What's new in Special Collections is the theme of the fall exhibit on view September 21-December 31 on the second floor of the Bing Wing. In a typical year, Stanford Libraries adds close to two thousand linear feet of original
manuscripts and archives as well as hundreds of rare books to its collections. The new
exhibit, Recent Arrivals: Rare Books, Manuscripts & Archives,
opening on Monday, September 21, displays some of the most notable
gifts and purchases of the past five years, across a broad spectrum of subject areas.
Book highlights include the copy of Frederick Douglass’s My Bondage and
My Freedom (1855) that Douglass inscribed to the woman who ransomed him
from slavery, from the collection of late Professor of English Jay
Fliegelman; a 1468 illuminated Latin manuscript of Jacob de Voragine’s
Legenda Aurea; Lewis and Clark’s History of the Expedition . . . to the
Sources of the Missouri (1814) which contains a celebrated map drawn by
Clark that provided the first accurate depiction of the sources of the
Columbia and Missouri rivers; and several rare Hebraica volumes
purchased from the private Valmadonna Trust Library, including two
works by sixteenth-century authors that are held by only a handful of
libraries worldwide.
Manuscript and University Archives collections represented span the
persecution of French Huguenots to the literary expression of the San
Francisco Beats. Notable items include a diary recounting a Protestant
family’s harrowing escape from France in 1687, from the Champagné
Papers; photographs by experimental filmmaker Jack Smith (1932–1989),
and correspondence between Irving Rosenthal (1930–) and William
Burroughs (1914–1997) concerning editing and publication of Burroughs’
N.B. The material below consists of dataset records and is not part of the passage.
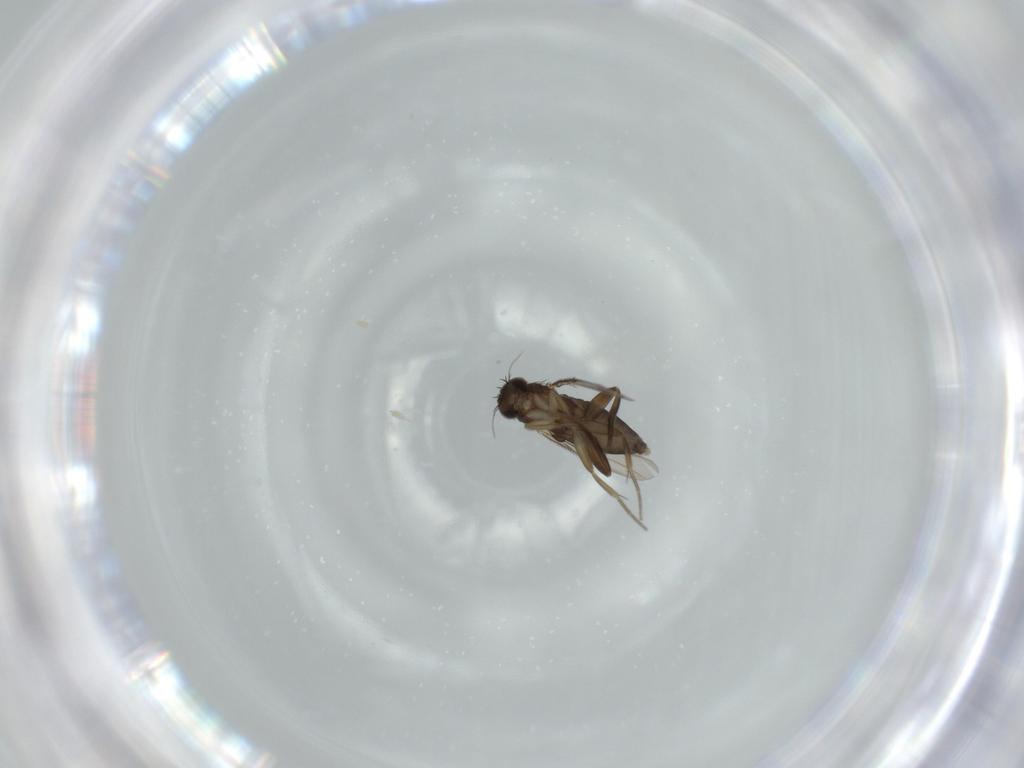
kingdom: Animalia
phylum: Arthropoda
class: Insecta
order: Diptera
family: Phoridae
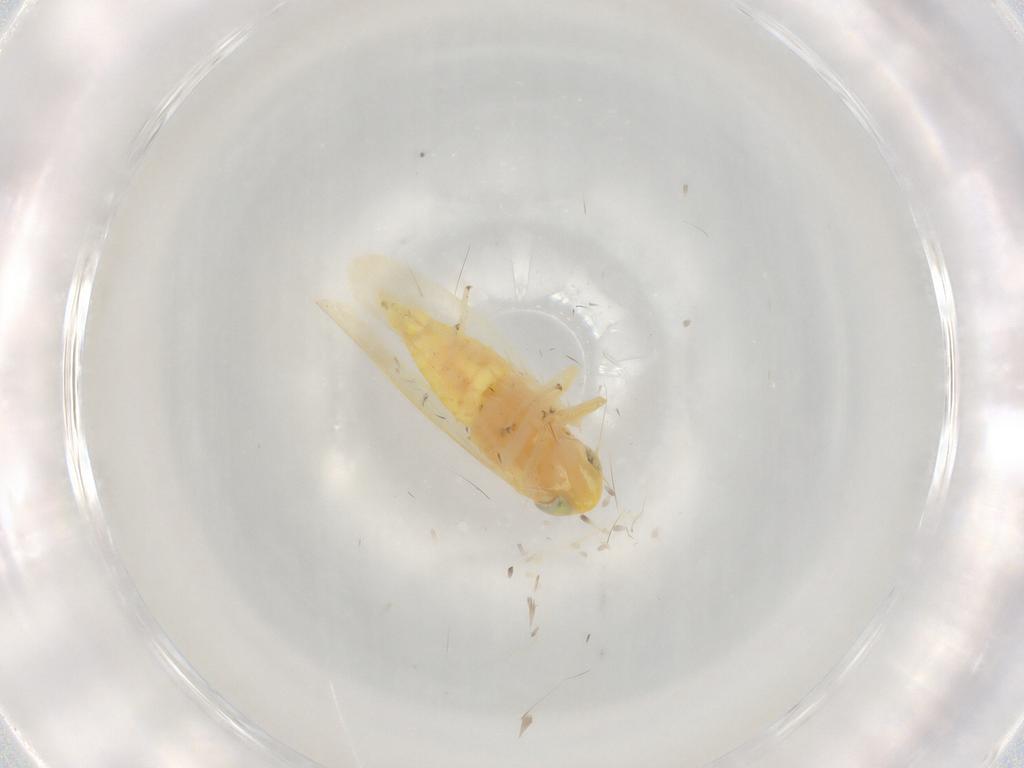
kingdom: Animalia
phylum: Arthropoda
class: Insecta
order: Hemiptera
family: Cicadellidae
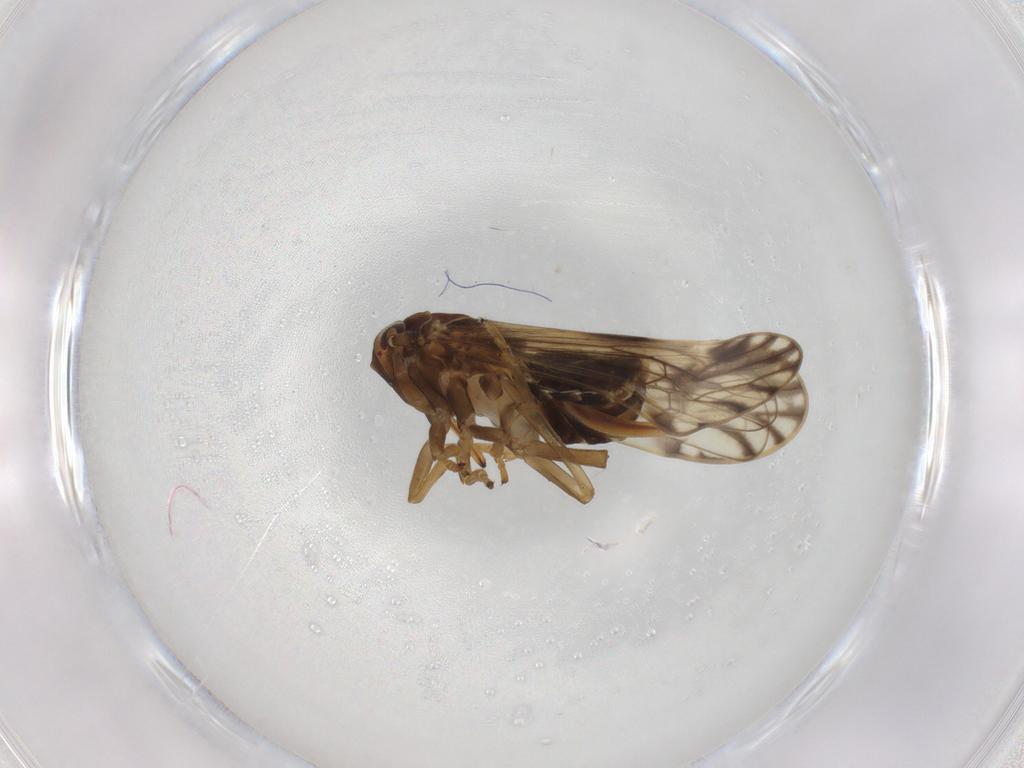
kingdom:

Naked Lunch, from the Irving Rosenthal Papers; and artwork for the
Stanford Memorial Church mosaics produced by the Venetian glass firm A.
Salviati & Co., ca. 1899–1901.
Recent Arrivals: Rare Books, Manuscripts & Archives opens Monday, September 21, in the Peterson Gallery and Munger Rotunda on the second floor of the Bing Wing of Green Library. The exhibition continues through December 31, 2009 and is free and open to the public. Exhibit cases are illuminated Monday through Saturday from 10 a.m. to 6 p.m. and Sunday from 1 to 6 p.m. The gallery is accessible whenever Green Library is open.